Außer als Viehfutter und den Früchten die man erntet, ist die Opuntie heute auf den Kanaren ein gefürchtetes Unkraut. Wie das Schicksal es so will, versucht man heute die Opuntie wieder loszuwerden um dem Weinbau mehr Platz zu geben. So ändern sich die Zeiten. Da die Opuntie hier einen hervorragenden Lebensraum vorfindet, at sie sich überall ungehemmt vermehrt und prägt das Erscheinungsbild dieser Insel nachhaltig. Nach ein paar Jahren verholzen die unteren Teile der Pflanze und so gelingt es der Opuntie bizarre Formen zu entwickeln und bis zu 5 Meter hoch zu wachsen. Die Opuntie vermehrt sich nicht nur durch Samen, sondern auch vegetativ. Reißt man ihr ein "Ohr" ab und wirft es achtlos weg, dann krümmt sich das Blatt bald und dort wo das Blatt die Erde berührt, wachsen schnell neue Wurzeln. Die Opuntie ist überaus genügsam und kann viele Monate ohne einen Tropfen Wasser auskommen. Dabei stört sie weder scharfer Wind, noch heiße Sonne.

Im Frühjahr, nach den Regenfällen des Winters, blühen die Opuntien. Erst bilden sich kleine Auswüchse an den Blättern, aus denen später die Blüte treibt. Die Farbe der Blüten reicht von gelb bis rot und es ist wohl vornehmlich die Bodenbeschaffenheit, welche die Farbe der Blüten bestimmt. Hier im Aridanetal blühen sie fast ausnahmslos gelb und im Norden der Insel herrschen die roten Blüten vor.

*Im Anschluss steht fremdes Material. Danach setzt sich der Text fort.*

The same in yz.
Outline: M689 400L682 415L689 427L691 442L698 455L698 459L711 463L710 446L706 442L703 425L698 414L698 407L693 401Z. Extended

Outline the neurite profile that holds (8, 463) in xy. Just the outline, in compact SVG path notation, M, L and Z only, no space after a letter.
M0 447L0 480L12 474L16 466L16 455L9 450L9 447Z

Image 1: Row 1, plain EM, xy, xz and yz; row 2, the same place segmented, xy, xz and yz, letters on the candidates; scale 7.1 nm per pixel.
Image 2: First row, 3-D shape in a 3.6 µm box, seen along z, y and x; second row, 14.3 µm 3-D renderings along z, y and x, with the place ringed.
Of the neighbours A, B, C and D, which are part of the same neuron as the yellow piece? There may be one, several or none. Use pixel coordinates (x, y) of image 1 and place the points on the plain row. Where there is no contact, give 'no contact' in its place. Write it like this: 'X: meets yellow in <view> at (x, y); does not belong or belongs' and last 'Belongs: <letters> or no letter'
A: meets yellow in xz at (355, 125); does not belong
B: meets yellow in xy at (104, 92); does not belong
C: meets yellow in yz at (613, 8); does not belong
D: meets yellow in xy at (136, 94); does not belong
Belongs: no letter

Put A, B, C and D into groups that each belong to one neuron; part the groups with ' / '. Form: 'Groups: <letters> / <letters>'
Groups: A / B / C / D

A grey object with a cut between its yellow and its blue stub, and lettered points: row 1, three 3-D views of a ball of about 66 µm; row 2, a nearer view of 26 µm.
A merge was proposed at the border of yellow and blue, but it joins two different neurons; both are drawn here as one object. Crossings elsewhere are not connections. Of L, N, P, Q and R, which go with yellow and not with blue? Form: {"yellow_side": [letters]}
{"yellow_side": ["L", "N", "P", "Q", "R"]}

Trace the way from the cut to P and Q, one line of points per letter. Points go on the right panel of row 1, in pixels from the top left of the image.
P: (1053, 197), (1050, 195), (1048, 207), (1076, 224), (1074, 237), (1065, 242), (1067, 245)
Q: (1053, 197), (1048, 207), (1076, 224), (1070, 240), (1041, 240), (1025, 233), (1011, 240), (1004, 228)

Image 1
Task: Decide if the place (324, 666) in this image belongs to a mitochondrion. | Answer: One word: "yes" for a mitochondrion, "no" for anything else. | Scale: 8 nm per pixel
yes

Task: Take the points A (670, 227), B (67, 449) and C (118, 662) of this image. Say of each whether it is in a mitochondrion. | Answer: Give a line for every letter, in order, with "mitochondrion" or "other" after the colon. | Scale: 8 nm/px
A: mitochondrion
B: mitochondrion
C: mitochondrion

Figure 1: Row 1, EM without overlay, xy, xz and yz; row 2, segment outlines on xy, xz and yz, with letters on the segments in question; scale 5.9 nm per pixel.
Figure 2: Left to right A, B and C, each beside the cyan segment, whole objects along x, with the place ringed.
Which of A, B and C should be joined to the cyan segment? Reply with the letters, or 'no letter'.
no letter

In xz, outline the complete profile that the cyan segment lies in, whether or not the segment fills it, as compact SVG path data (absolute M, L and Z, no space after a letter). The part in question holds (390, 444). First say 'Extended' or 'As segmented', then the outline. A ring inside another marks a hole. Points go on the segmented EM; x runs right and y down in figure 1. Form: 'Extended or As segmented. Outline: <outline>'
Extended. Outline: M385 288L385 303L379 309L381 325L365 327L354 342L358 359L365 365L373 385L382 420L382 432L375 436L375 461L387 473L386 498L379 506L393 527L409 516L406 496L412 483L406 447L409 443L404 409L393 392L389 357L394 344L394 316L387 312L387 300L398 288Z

Die Kaktusfeigen sind im September reif und können geerntet werden. Da muss man allerdings sehr behutsam vorgehen, da die Früchte mit unendlich vielen kleinen Stacheln bewaffnet sind, welche sich vor dem bloßen Auge verbergen. Man kann die Früchte, noch an dem Blatt hängend mit einem Besen abkehren, oder die geernteten Früchte per Wasserstrahl von den kleinen Stacheln befreien. Dann schält man die Früchte und genießt sie direkt aus der Hand. Die Vielzahl von kleinen, schwarzen Kernen werden einfach mit runtergeschluckt. Die Farbe des Fruchtfleisches variiert ebenso von grüngelb bis rot. Die Früchte sind etwas größer als Hühnereier und haben einen erfrischend süßlichen Geschmack, der an Melone erinnert.

Gärtner und Landwirte schätzen die Opuntie nur von Weiten, da sie sehr aggressiv wurzelt und so ihren Nachbarn kaum Wasser und Nährstoffe lässt. Um Flächen, die von Opuntien überwuchert sind wieder davon zu befreien, setzt man oft Raupenschlepper ein, um die langen Wurzeln aus der Erde zu bekommen. Dem Kakteenfreund der seinen kleinen grünen Kaktus auf der Fensterbank pflegt, sind solche Auswüchse natürlich fremd. Das einzige was ein Feigenkaktus von der Fensterbank mit unseren Monstern gemeinsam hat: Er sticht!